Write the next part of the Unet data-preparation notebook that follows, starting right after the upload_to_gcp function.

• _GIVEN TEXT_:
────────────────

# Preparing Data for Unet Model

**Author**: Sage McGinley-Smith  
**Class**: CS 230: Deep Learning  
**Date**: November 2024

# Install and Load Necessary Packages and Mount Drive

In [None]:
!pip install rasterio google-cloud-storage
import os
import rasterio
from google.cloud import storage
from google.colab import drive
drive.mount('/content/drive')
os.environ["GOOGLE_APPLICATION_CREDENTIALS"] = "insert path to .json key file in drive here"

# Define Functions for Tiling and Bucketing
Image tiles are 128 x 128

In [None]:
def upload_to_gcp(bucket_name, source_file_name, destination_blob_name):
    storage_client = storage.Client()
    bucket = storage_client.bucket(bucket_name)
    blob = bucket.blob(destination_blob_name)
    blob.upload_from_filename(source_file_name)

────────────────

• _ENTRIES SUPPLIED_:
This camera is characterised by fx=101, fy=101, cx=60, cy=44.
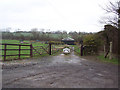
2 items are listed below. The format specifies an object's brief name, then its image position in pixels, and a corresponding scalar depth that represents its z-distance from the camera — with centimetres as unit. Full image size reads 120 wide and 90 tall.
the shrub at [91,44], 1316
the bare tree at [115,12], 937
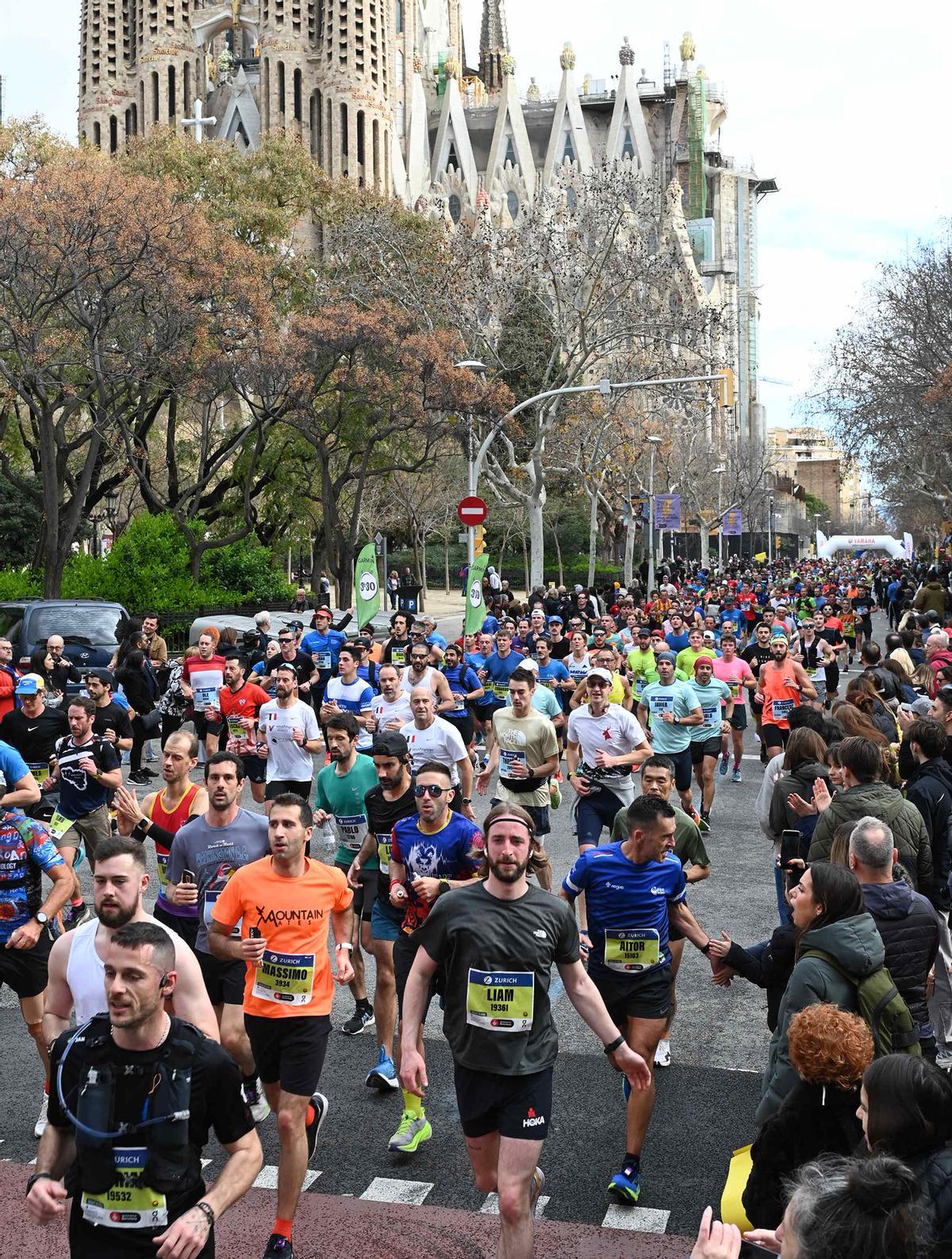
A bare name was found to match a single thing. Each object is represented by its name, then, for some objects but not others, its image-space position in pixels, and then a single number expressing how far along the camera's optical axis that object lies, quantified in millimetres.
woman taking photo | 4438
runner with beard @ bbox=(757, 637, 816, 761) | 13211
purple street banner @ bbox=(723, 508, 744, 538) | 77625
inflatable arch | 89250
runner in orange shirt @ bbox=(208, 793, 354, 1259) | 5371
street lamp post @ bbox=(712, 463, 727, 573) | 70450
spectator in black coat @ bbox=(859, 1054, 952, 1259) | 3227
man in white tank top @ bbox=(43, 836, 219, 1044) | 4629
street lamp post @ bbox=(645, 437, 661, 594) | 44794
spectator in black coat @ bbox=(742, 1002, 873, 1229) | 3807
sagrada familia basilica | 72500
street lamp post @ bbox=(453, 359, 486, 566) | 26281
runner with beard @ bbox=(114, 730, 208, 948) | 6953
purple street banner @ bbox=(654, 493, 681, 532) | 51625
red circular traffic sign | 25016
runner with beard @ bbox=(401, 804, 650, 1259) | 4742
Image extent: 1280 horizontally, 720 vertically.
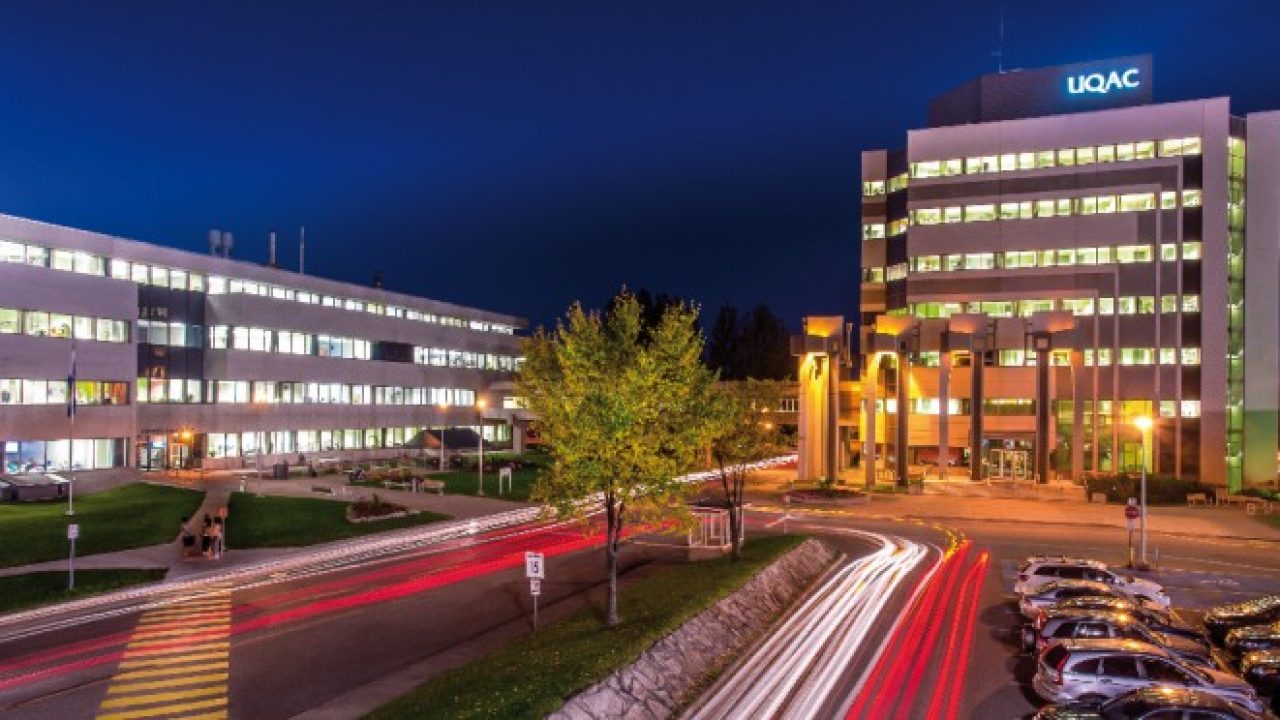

────────────────

• _TASK ANSWER_:
    print(f"File {source_file_name} uploaded to {destination_blob_name}.")

In [None]:
def tile_and_upload(geotiff_path, bucket_name):
    tile_size = 128  # Define the size of each tile
    filename = os.path.basename(geotiff_path).split(".")[0]

    # Determine the quarter based on the filename
    if "q1" in filename:
        quarter_folder = "q1"
    elif "q2" in filename:
        quarter_folder = "q2"
    elif "q3" in filename:
        quarter_folder = "q3"
    elif "q4" in filename:
        quarter_folder = "q4"
    else:
        raise ValueError("Filename does not contain a valid quarter identifier (q1, q2, q3, q4).")

    # Determine if the file is a mask or sentinel image
    if "mask" in filename:
        folder = "mask-tiles"
    else:
        folder = "sentinel-tiles"

    # Open the GeoTIFF and create tiles
    with rasterio.open(geotiff_path) as src:
        img_width, img_height = src.width, src.height

        # Iterate through the image to create tiles
        for i in range(0, img_width, tile_size):
            for j in range(0, img_height, tile_size):
                window = rasterio.windows.Window(i, j, tile_size, tile_size)

                # Read the windowed tile and save if it matches tile size
                transform = src.window_transform(window)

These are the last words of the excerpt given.